Production and initial structural characterization of the TM4TM5 helix‐loop‐helix domain of the translocator protein

Abstract

Mainly present in the mitochondria, the translocator protein, TSPO, previously known as the peripheral benzodiazepine receptor, is a small essential membrane protein, involved in the translocation of cholesterol across mitochondrial membranes, a rate determining step in steroids biosynthesis. We previously reported the structure of five fragments encompassing the five putative transmembrane helices and showed that each of these fragments constitutes an autonomous folding unit. To further characterize the structural determinants responsible for helix-helix association of this membrane protein, we now investigate the folding of double transmembrane domains in various detergent micelles. Herein, we present the successful biosynthesis of a double transmembrane domain encompassing the last two C-terminal helices (TM4TM5). For optimal production of this domain in Escherichia coli, the evaluation of various peptide constructs, including TM4TM5 fused to different purification tags or to solubilizing proteins, was necessary. The protocol of production of TM4TM5 with more than 95% purity is reported.
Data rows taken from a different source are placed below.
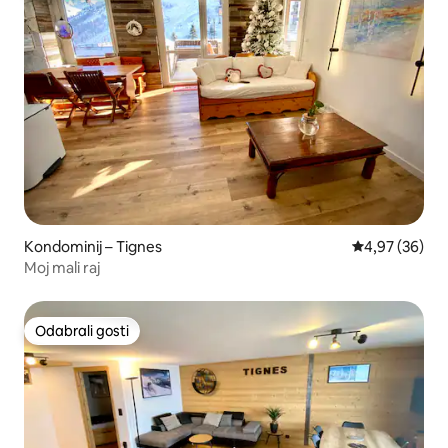
Kondominij – Tignes
Prosječna ocje
4,97 (36)
Moj mali raj
Odabrali gosti
Odabrali gosti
This domain was further characterized using circular dichroism and solution state NMR. Far-UV circular dichroism studies indicate that the secondary structure of TM4TM5 is highly helical when solubilized in various detergent micelles including n-dodecyl-β-d-maltoside, n-octyl-β-d-glucoside, n-dodecylphosphocholine, 1,2-dihexanoyl-sn-glycero-3-phosphocholine (DHPC), and 1-palmitoyl-2-hydroxy-sn-glycero-3-phospho-(1'-rac-glycerol). In addition, the solubilization conditions of the domain were optimized for NMR experiments, and preliminary analysis indicates that TM4TM5 adopts a stable tertiary fold within the TM4TM5-DHPC complex.